Historische Lesung bei lit.ColognePersische Liebeslyrik im Kölner Dom

Lesezeit 3 Minuten
20160319_ths_dom_lesung_03

Jasmin Tabatabai und Klaus Peter Wöhler lasen im Wechsel die Dichtung.

  • Die finale Lesung der lit.Cologne, die erneut in Kooperation mit dem „Kölner Stadt-Anzeiger“ stattfand, lockte über 4000 Besucher an.
  • Dompropst Gerd Bachner rechtfertigte das singuläre Ereignis in seiner kurzen Ansprache.

Köln – „Das kann doch nicht wahr sein“ sagte ein Passant, als er die abendliche Menschen-Schlange erblickte. Die schlängelte sich vom Westportal des Kölner Domes über die Domplatte und vorbei am verwaisten Dom-Hotel bis zum Brauhaus Früh. Doch – das konnte wahr sein. Denn die finale Lesung der lit.Cologne, die erneut in Kooperation mit dem „Kölner Stadt-Anzeiger“ stattfand,  lockte  über 4000 Besucher an. Mehr Karten standen nicht zur  Verfügung für diese historische Lesung.

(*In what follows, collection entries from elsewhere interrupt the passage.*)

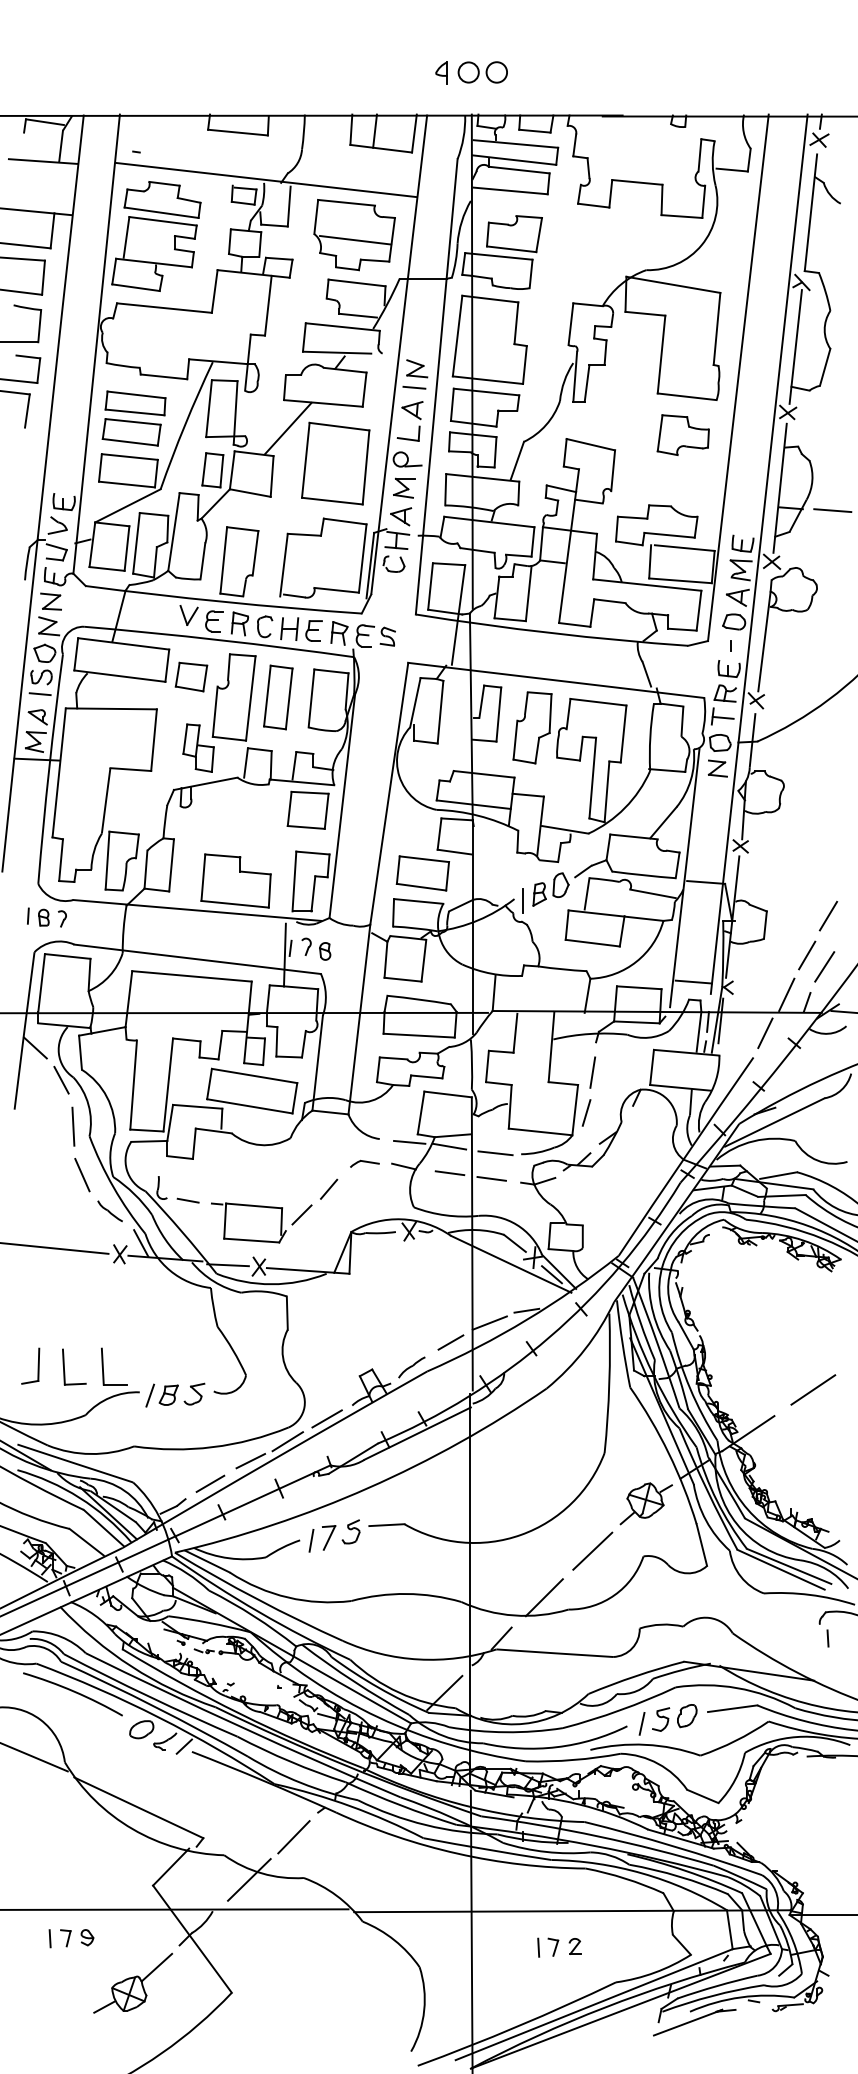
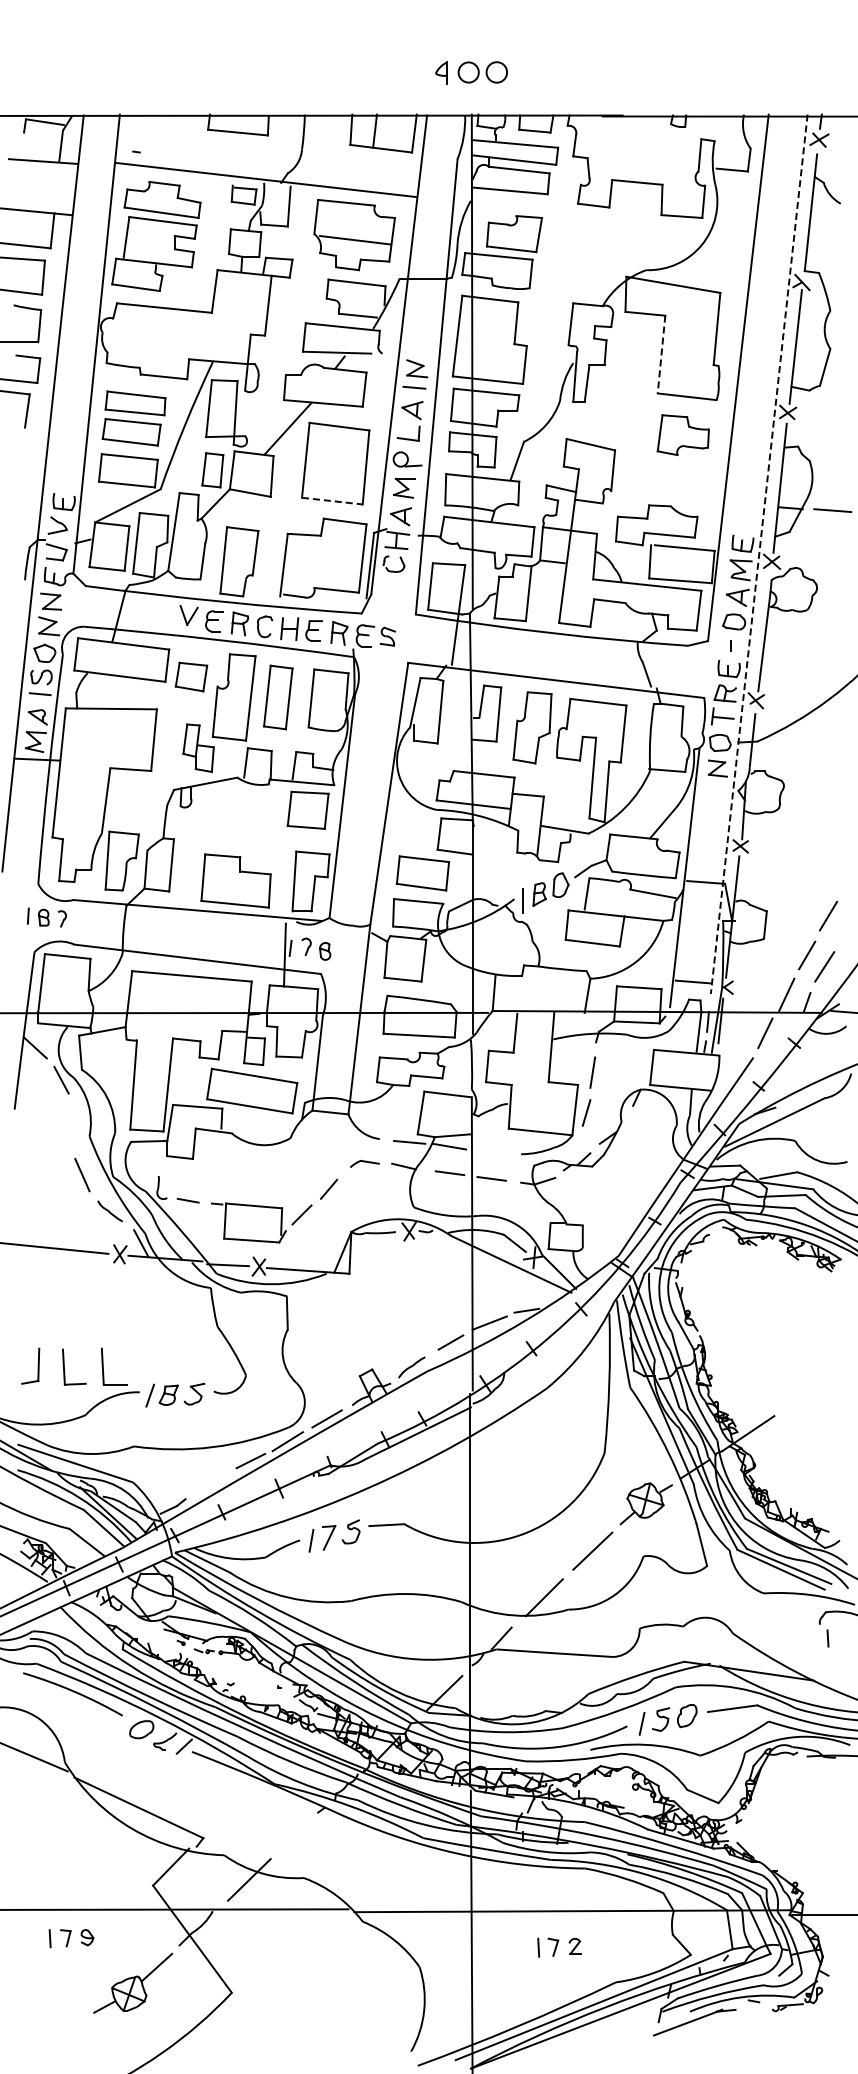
line at (661, 355): solid -> dashed
line at (332, 501): solid -> dashed
line at (759, 554): solid -> dashed
line at (73, 1126): present -> none
line at (495, 1153): present -> none
line at (551, 1274): present -> none
line at (813, 1389): present -> none
line at (210, 1483): present -> none
line at (293, 1837): present -> none
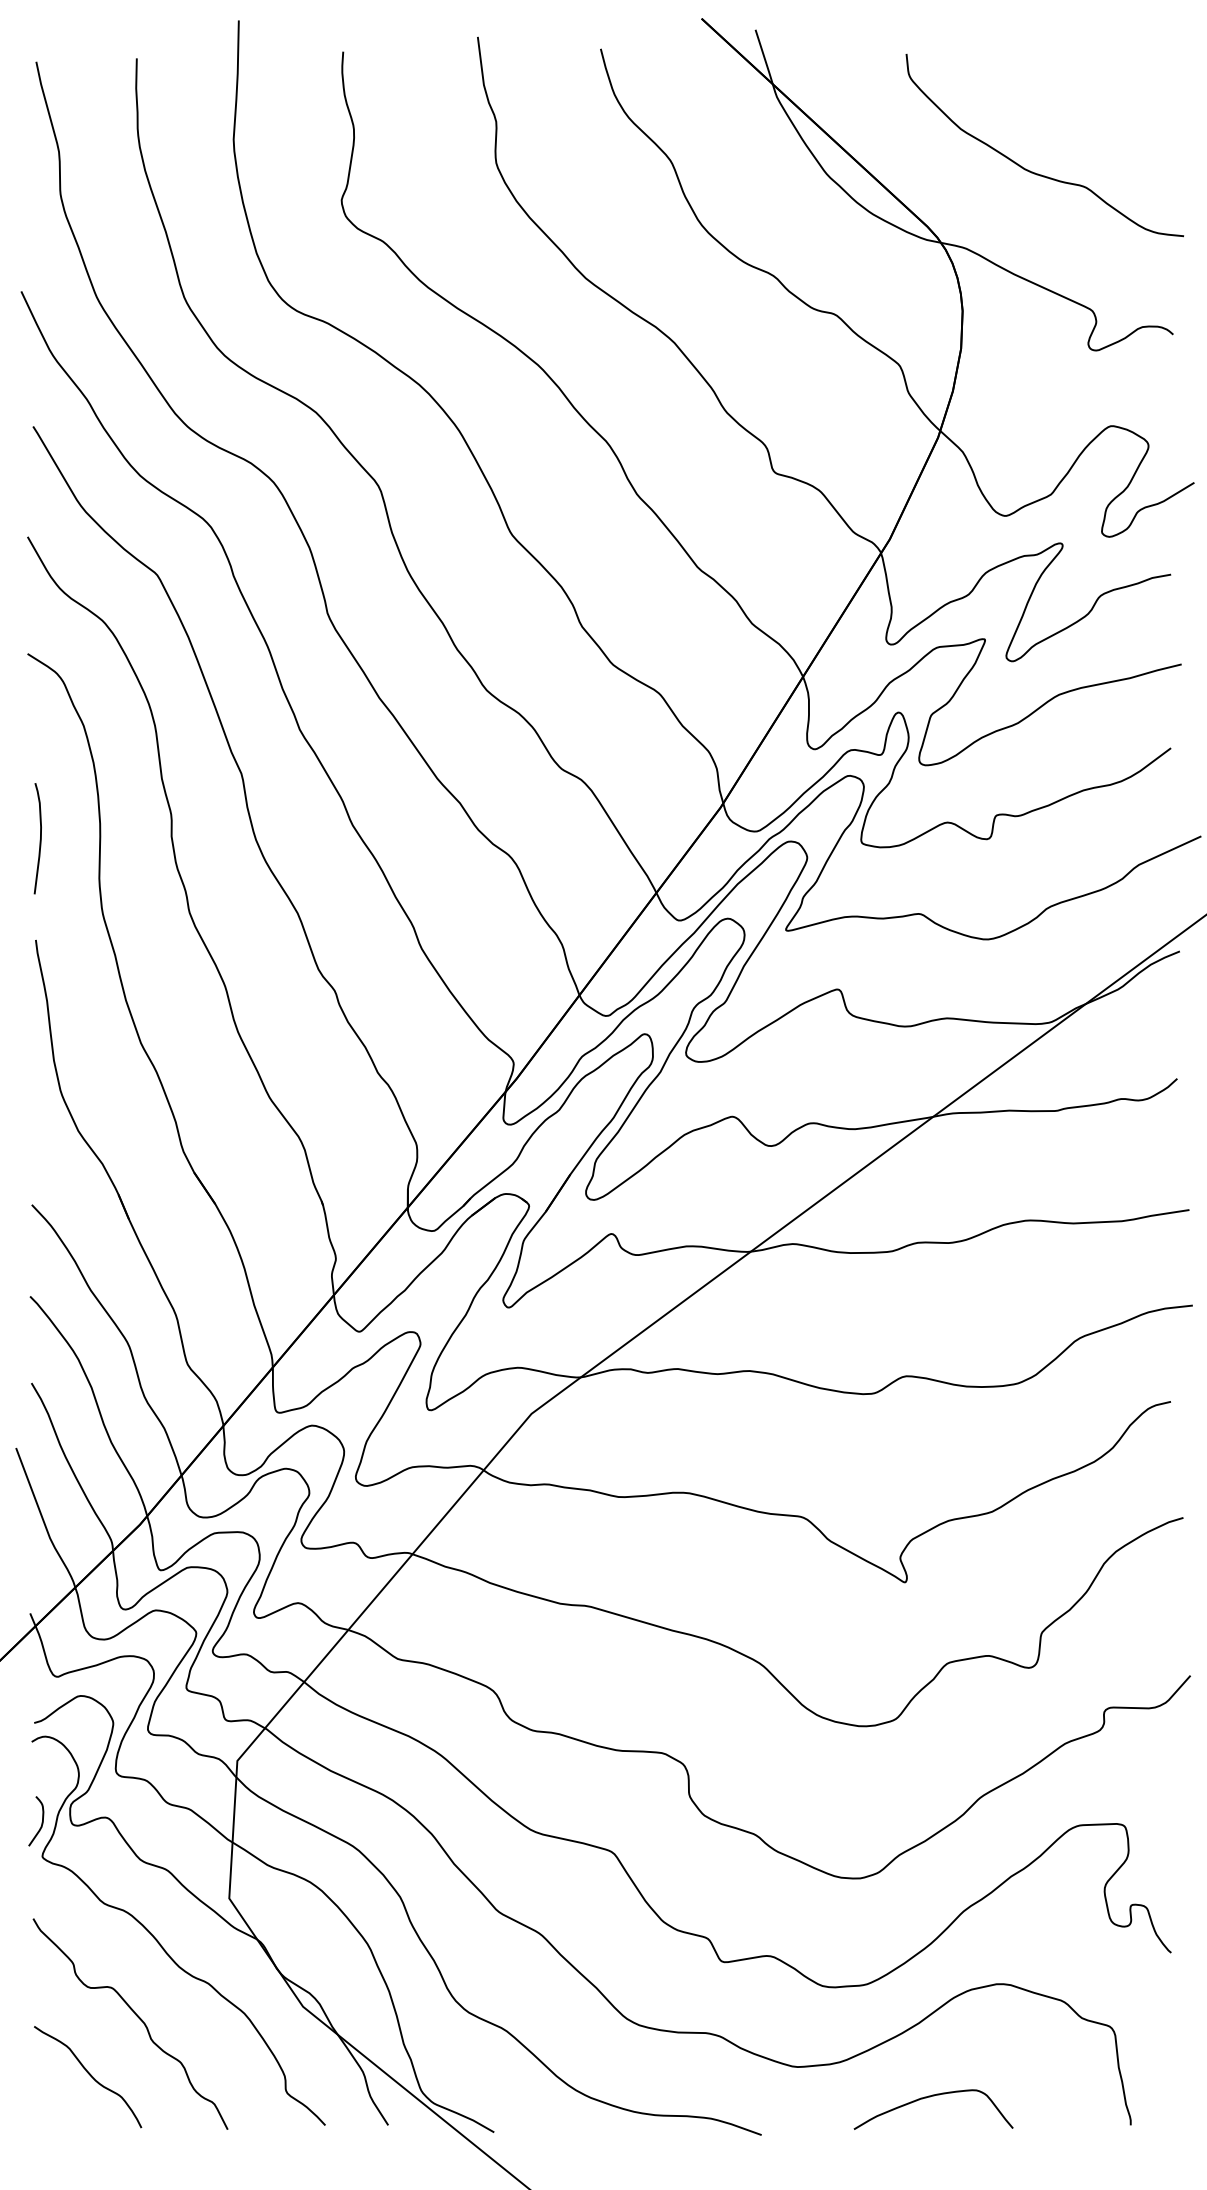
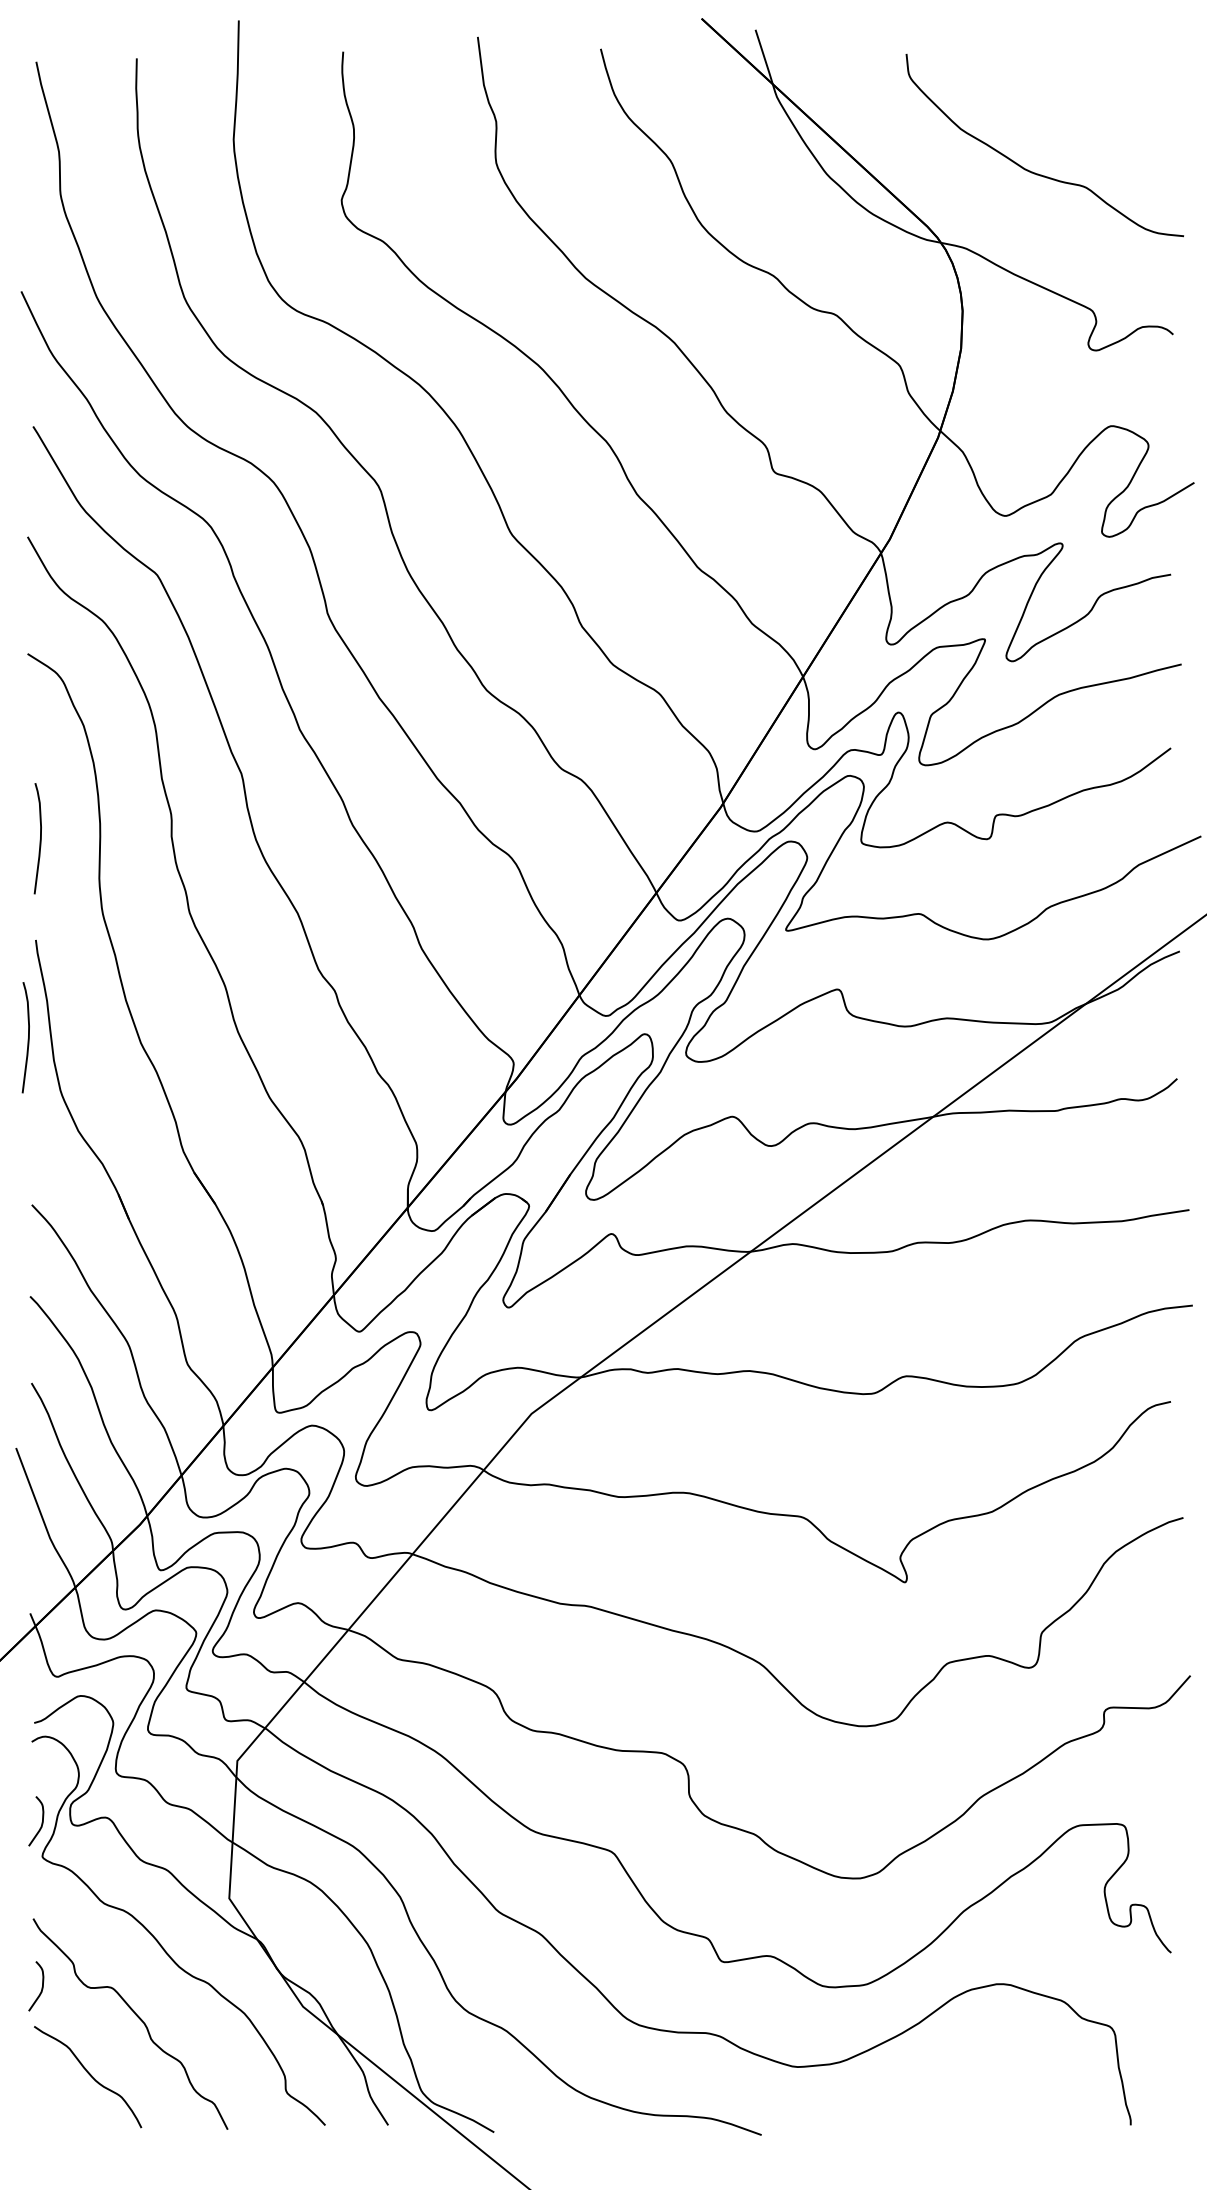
curve at (27, 1039): none -> present
curve at (41, 1987): none -> present
curve at (930, 2097): present -> none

Historisch? Tatsächlich hatte es das noch nie an diesem geweihten Ort gegeben: Gelesen wurde nicht nur aus dem „Hohelied“ der Bibel, sondern auch aus dem Werk der persischen Mystiker Rumi (1207 – 1273) und Hafis (1320 – 1389/90). Dompropst Gerd Bachner  rechtfertigte  das singuläre Ereignis in seiner kurzen Ansprache.  Das Zweite Vatikanische Konzil habe ausdrücklich festgestellt, dass die katholische Kirche nichts von dem ablehne, was in anderen Religionen wahr und heilig sei. Und weil die Gottessehnsucht in der persischen Lyrik unübersehbar sei, dürfe diese durchaus im Dom zu Köln vorgetragen werden.

Quellen der Hoffnung

Dies  zumal in einer Zeit des Terrors, der Gewalt und des Unrechts.  Da suchten die Menschen nach Quellen der Hoffnung. Das Gebet sei eine solche  Quelle, so der Dompropst, aber auch die Lyrik könne eine sein. Und damit waren genug Gründe angeführt, warum diese  „interreligiöse Brücke“, dieser „literarisch-spirituelle Dialog“   am rechten Ort stattfand.

20160319_ths_dom_lesung_07

Vor der Lesung bildeten sich lange Schlangen vor dem Kölner Dom.

Joachim Frank, Chefkorrespondent dieser Zeitung, hatte die Lesung  konzipiert. Er führte ein in die Welt der persischen Mystik und in die des „Hohenlieds“. Da wie dort geht es immerzu um die Liebe, die sehnsuchtsvolle und die körperliche Liebe, um die zu einem Geliebten oder einer Geliebten – und womöglich immerzu um die Liebe zu Gott. Denn als Allegorie  werden die Texte  gerne gedeutet: Die Liebe unter den Menschen entspreche der Liebe von Gott zu seinem Volk. Dass nicht zuletzt das „Hohelied“ vor  Sinnlichkeit leuchtet,  ist dabei so klar wie nur etwas klar sein kann: „Berauscht Euch an der Liebe!“.

Drei großartige Schauspieler trugen die Texte vor

Drei großartige Schauspieler   trugen diese Texte vor. Jasmin Tabatabai, die  persische Wurzeln hat, eröffnete mit einem Ghasel – so der Name dieser Gedichtform –  von Hafis im persischen Original. Dieses wunderbare Schwingen im schier unendlichen gotischen Raum packte die Besucher sogleich. Katharina Thalbach, von der man im kalten Gemäuer zunächst nur die Augen aus einem Berg aus Jacken und Decken hervorlugen sah, ließ es dann fantastisch, schier alttestamentarisch  Rauschen, Raunen und Rollen. Ihre Stimme schlang sich, vom langen Echo getragen, um Pfeiler und Streben und war mehr als einmal ein Ereignis. So lebte sie, was sie las: „Ich bin der Hall und Widerhall“. 

20160319_ths_dom_lesung_01

Katharina Thalbach, von der man im kalten Dom zunächst nur die Augen aus einem Berg aus Jacken und Tüchern hervorlugen sah, ließ es dann fantastisch Rauschen.

Gustav Peter Wöhler schließlich fügte sich perfekt ein und trug im souveränen Wechsel die Dichtung vor, die eine Botschaft hatte: So stark wie die Liebe ist nur der Tod. Die achtköpfige „Vokalexkursion“, das Kölner Ensemble für Vokalmusik, rundete diese sehr besonderen Dialog der Kulturen ab. Mit Liedern, die auch nur von dem einen handelten – von  „amor“, „love“ und  „Liebe“.